No pictures go into the copy. Write out every line below exactly.

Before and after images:
....................
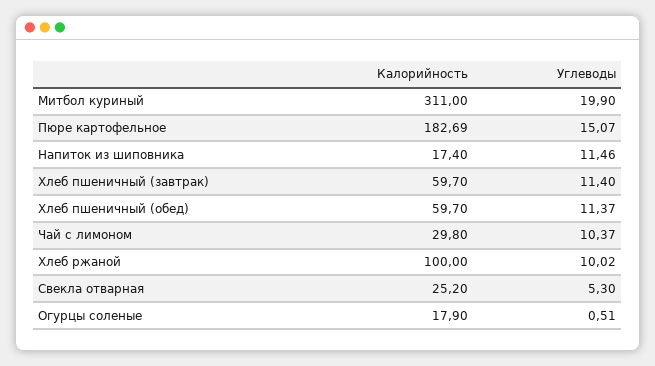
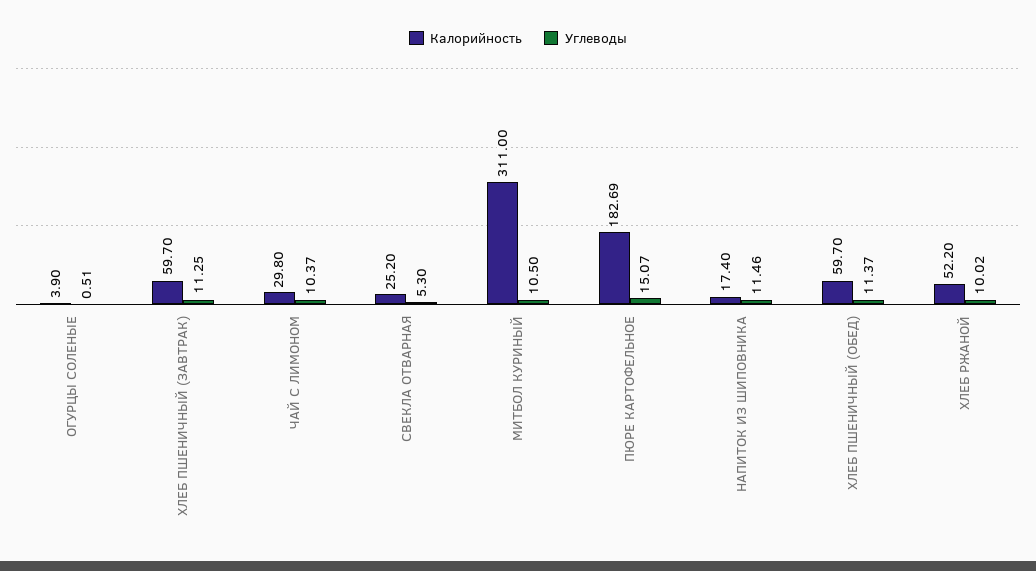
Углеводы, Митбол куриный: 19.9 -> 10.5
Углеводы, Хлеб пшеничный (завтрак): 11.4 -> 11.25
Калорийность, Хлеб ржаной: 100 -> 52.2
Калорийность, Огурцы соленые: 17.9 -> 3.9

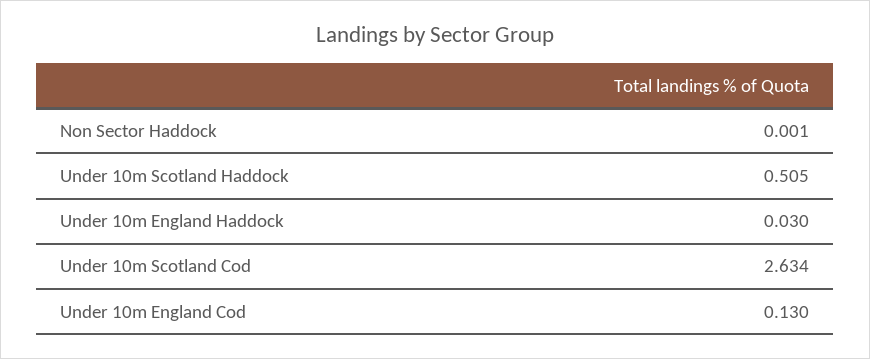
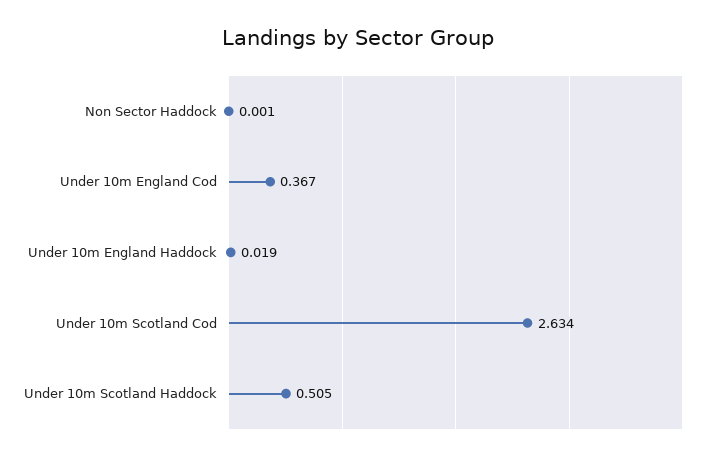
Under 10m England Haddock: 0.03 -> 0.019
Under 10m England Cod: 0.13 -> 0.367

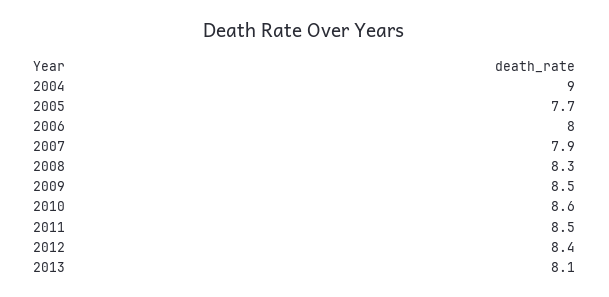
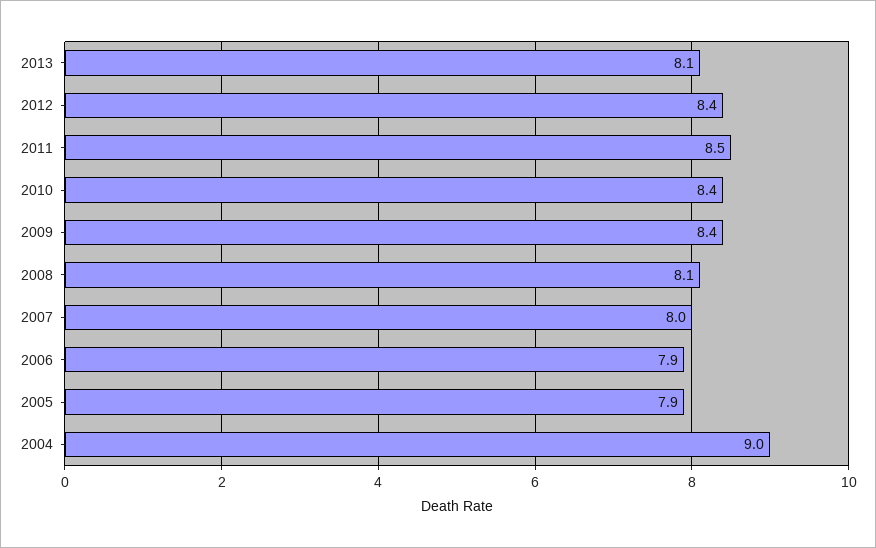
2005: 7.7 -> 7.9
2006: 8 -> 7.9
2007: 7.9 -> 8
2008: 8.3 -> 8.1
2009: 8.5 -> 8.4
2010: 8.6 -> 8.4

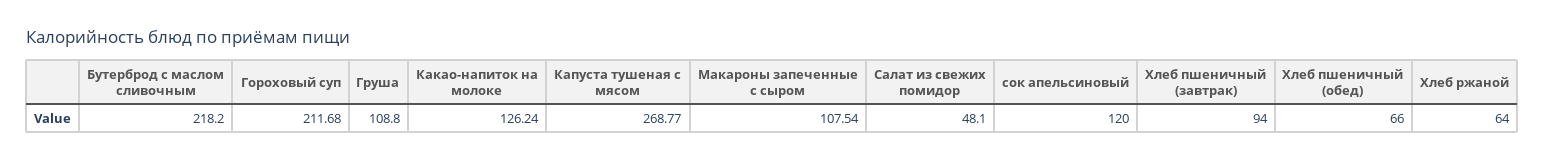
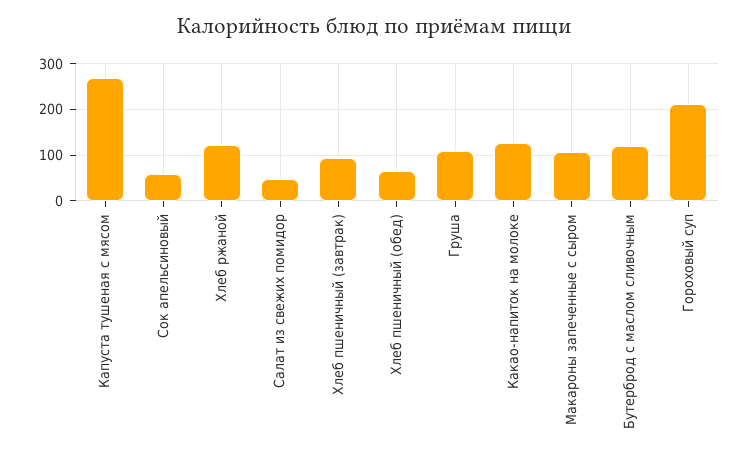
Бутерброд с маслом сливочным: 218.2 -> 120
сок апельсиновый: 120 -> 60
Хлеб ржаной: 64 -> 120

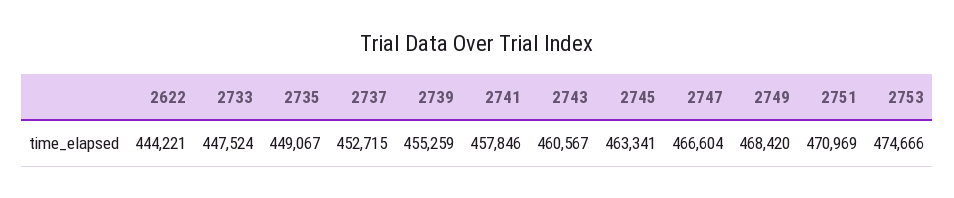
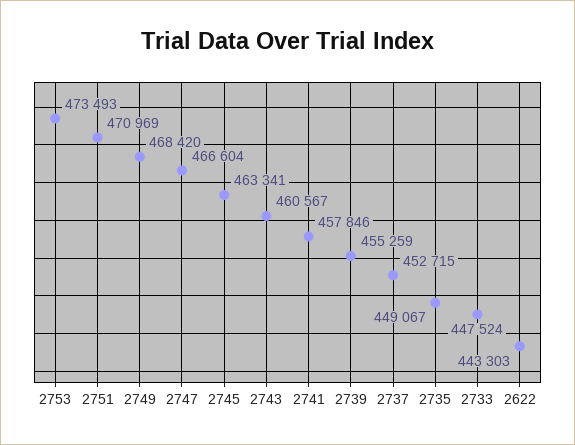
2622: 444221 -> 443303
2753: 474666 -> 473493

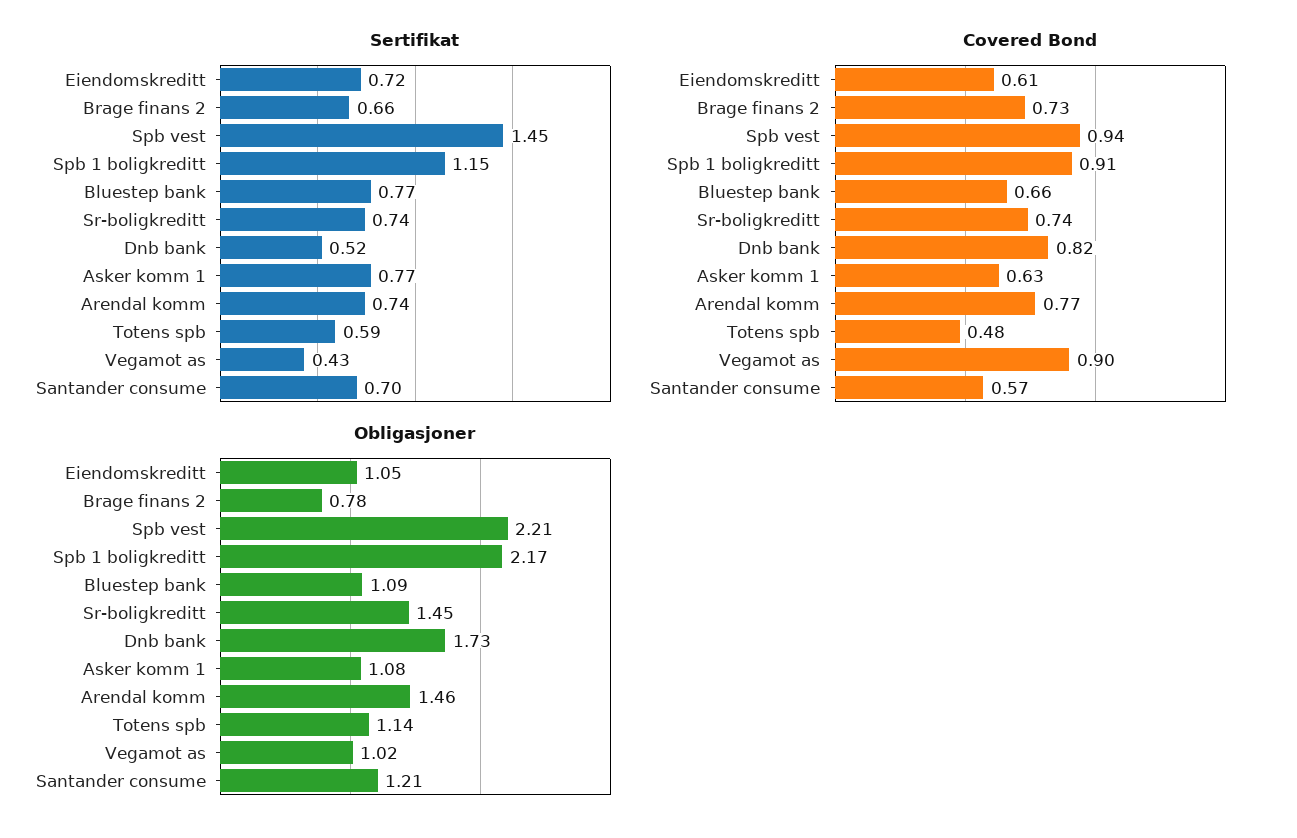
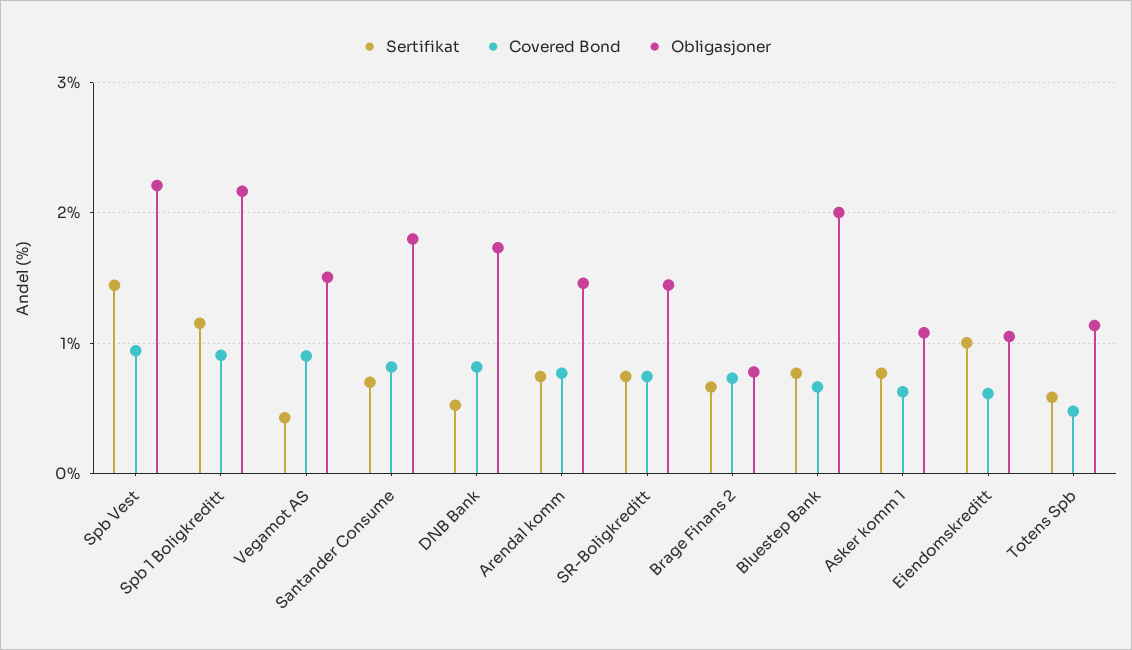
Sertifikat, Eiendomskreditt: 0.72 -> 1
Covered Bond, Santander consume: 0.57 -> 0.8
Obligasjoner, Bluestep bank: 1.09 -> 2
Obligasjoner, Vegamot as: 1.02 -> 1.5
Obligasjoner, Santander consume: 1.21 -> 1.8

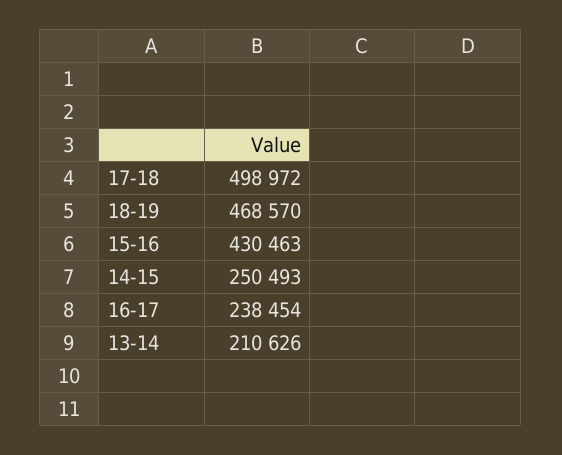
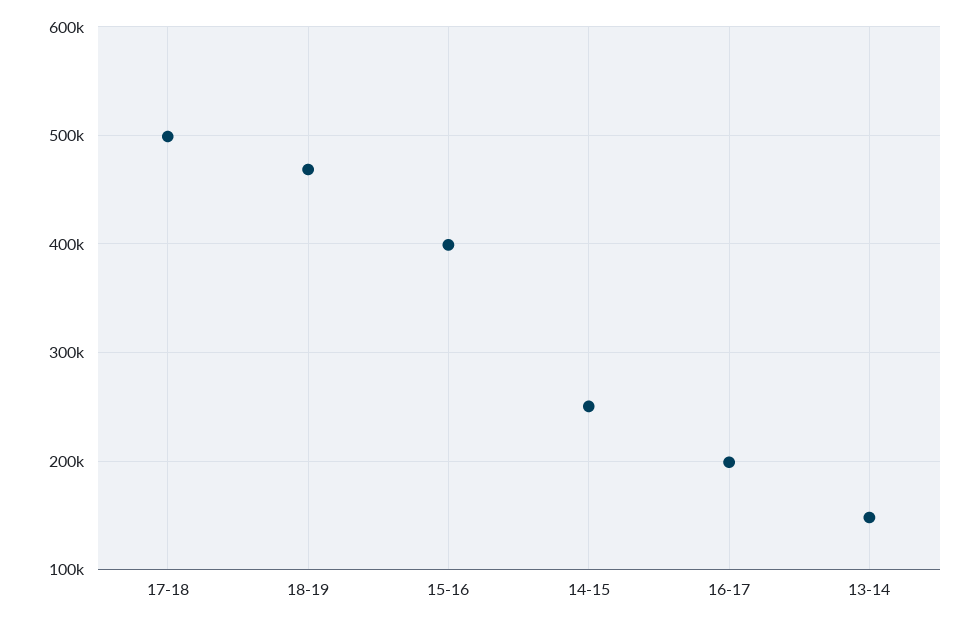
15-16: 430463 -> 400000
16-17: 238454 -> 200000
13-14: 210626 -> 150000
....................
# EXERCISE RESPONSE
Углеводы, Митбол куриный: 19.9 -> 10.5
Углеводы, Хлеб пшеничный (завтрак): 11.4 -> 11.25
Калорийность, Хлеб ржаной: 100 -> 52.2
Калорийность, Огурцы соленые: 17.9 -> 3.9

Under 10m England Haddock: 0.03 -> 0.019
Under 10m England Cod: 0.13 -> 0.367

2005: 7.7 -> 7.9
2006: 8 -> 7.9
2007: 7.9 -> 8
2008: 8.3 -> 8.1
2009: 8.5 -> 8.4
2010: 8.6 -> 8.4

Бутерброд с маслом сливочным: 218.2 -> 120
сок апельсиновый: 120 -> 60
Хлеб ржаной: 64 -> 120

2622: 444221 -> 443303
2753: 474666 -> 473493

Sertifikat, Eiendomskreditt: 0.72 -> 1
Covered Bond, Santander consume: 0.57 -> 0.8
Obligasjoner, Bluestep bank: 1.09 -> 2
Obligasjoner, Vegamot as: 1.02 -> 1.5
Obligasjoner, Santander consume: 1.21 -> 1.8

15-16: 430463 -> 400000
16-17: 238454 -> 200000
13-14: 210626 -> 150000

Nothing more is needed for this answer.